BEGIN EXCERPTED TEXT

# Tucker's senior checkup test results



## goldencontriever3 (Nov 7, 2008)

What a GREAT report!! Go Tucker!! Keep up the good work. I wish you many many more healthy years!!


----------



## Finn's Fan (Dec 22, 2007)

That's great news that your senior pal got a terrific report. I've never known a senior dog who hasn't had elevated liver enzymes!


----------



## coppers-mom (Jan 9, 2009)

My old guy has elevated liver enzymes too. I think it just comes with the territory.

I am very happy for you and Tucker that his tests are all good.:
He is a good looking boy.


----------



## hotel4dogs (Sep 29, 2008)

What great news! My Toby has elevated liver enzymes, too, and the vet isn't very concerned about it.


----------



## Oaklys Dad (Dec 28, 2005)

Great to hear your old gold got a good check up. Gotta love happy, healthy seniors.


----------



## GoldenCamper (Dec 21, 2009)

Finn's Fan said:


> I've never known a senior dog who hasn't had elevated liver enzymes!





coppers-mom said:


> My old guy has elevated liver enzymes too. I think it just comes with the territory.





hotel4dogs said:


> What great news! My Toby has elevated liver enzymes, too, and the vet isn't very concerned about it.


Thank you,that makes me feel a lot better. Never had a dog that lived to this age so this elevated liver enzyme thing is new to me. :wave:


----------



## coppers-mom (Jan 9, 2009)

You can PM hotel4dogs and she can give you information on Sam-E and Milk thistle to improve Tucker's liver function. My dog's internal specialist recommends it too, but theirs is 6X as expensive as the ones Hotel4dogs found online.:doh:

She has helped me out enormously with my old guy's health issues. (Thanks Barb We also have quite a few threads regarding the various health issues, supplements etc. about the seniors. They do take more care than their younger counterparts, but the payback is worth it.

Once again - congratulations on the good check-up! those white faces are the best!


----------

END EXCERPTED TEXT

EXERCISE INSTRUCTIONS:
1. Answer these questions from the forum thread about Tucker's senior checkup:
(a) What is the name of hotel4dogs's dog?
(b) Which two supplements does coppers-mom say hotel4dogs can give information on?
(c) How many times as expensive is the version recommended by the internal specialist compared with the ones found online?
2. Translate this sentence from the forum thread about Tucker's senior checkup into Spanish: "They do take more care than their younger counterparts, but the payback is worth it."
3. Retype the forum thread about Tucker's senior checkup from "# Tucker's senior" up to and including "more healthy years!!".
The items after this point come from a separate source, not from the forum thread.

BEGIN EXERCISE DATA

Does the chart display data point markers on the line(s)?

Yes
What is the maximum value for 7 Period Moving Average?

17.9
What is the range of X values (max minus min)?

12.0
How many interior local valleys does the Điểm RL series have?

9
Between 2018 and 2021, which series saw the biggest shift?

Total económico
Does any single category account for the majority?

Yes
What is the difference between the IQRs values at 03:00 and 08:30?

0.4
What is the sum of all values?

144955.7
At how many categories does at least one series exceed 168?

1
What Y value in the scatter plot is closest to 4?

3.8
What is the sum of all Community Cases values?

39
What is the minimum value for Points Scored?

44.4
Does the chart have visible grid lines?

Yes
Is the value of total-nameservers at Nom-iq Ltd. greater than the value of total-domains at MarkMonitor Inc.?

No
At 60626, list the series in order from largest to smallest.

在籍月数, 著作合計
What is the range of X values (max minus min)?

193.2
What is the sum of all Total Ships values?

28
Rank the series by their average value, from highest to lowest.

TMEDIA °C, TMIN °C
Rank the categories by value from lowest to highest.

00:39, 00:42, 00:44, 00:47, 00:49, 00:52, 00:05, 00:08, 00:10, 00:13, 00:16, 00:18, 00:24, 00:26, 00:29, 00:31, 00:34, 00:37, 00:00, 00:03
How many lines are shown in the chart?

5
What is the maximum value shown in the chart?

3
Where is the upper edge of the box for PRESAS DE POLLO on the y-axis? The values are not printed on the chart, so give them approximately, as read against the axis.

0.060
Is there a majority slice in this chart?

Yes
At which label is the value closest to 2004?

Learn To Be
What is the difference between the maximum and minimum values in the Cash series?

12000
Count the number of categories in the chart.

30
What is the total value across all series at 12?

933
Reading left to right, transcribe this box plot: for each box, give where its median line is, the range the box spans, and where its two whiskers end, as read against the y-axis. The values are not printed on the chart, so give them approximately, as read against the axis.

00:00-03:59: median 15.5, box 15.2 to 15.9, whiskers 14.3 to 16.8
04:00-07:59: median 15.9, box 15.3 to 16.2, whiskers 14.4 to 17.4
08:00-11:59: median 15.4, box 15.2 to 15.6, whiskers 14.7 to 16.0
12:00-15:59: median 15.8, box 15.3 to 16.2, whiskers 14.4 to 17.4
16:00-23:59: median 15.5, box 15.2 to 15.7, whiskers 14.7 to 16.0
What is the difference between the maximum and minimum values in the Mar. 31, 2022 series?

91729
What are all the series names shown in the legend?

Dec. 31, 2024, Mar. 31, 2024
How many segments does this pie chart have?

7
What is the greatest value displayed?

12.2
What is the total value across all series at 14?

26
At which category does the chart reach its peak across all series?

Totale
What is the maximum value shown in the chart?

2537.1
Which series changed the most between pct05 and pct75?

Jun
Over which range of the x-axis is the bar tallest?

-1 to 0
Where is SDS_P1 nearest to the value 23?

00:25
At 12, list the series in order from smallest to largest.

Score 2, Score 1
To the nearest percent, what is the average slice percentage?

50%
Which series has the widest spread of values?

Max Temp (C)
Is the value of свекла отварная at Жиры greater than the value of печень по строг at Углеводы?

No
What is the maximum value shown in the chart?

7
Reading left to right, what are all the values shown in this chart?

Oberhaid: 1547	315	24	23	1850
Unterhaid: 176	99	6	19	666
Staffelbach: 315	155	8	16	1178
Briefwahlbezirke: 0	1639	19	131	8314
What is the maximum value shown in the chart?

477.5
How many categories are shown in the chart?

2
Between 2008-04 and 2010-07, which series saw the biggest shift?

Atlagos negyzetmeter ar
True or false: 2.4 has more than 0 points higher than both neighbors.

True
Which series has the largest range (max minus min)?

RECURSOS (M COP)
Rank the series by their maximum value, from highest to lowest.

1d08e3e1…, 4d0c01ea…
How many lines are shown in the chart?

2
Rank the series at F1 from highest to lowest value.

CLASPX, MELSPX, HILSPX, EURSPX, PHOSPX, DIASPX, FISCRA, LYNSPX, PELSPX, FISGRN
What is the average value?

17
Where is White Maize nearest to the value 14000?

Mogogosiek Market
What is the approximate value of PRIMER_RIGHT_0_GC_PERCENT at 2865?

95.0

END EXERCISE DATA

TASK-BY-TASK SOLUTIONS:
1.
(a) Toby
(b) Sam-E and Milk thistle
(c) 6X (six times)

2. Requieren más cuidados que sus compañeros más jóvenes, pero la recompensa vale la pena.

3.
# Tucker's senior checkup test results



## goldencontriever3 (Nov 7, 2008)

What a GREAT report!! Go Tucker!! Keep up the good work. I wish you many many more healthy years!!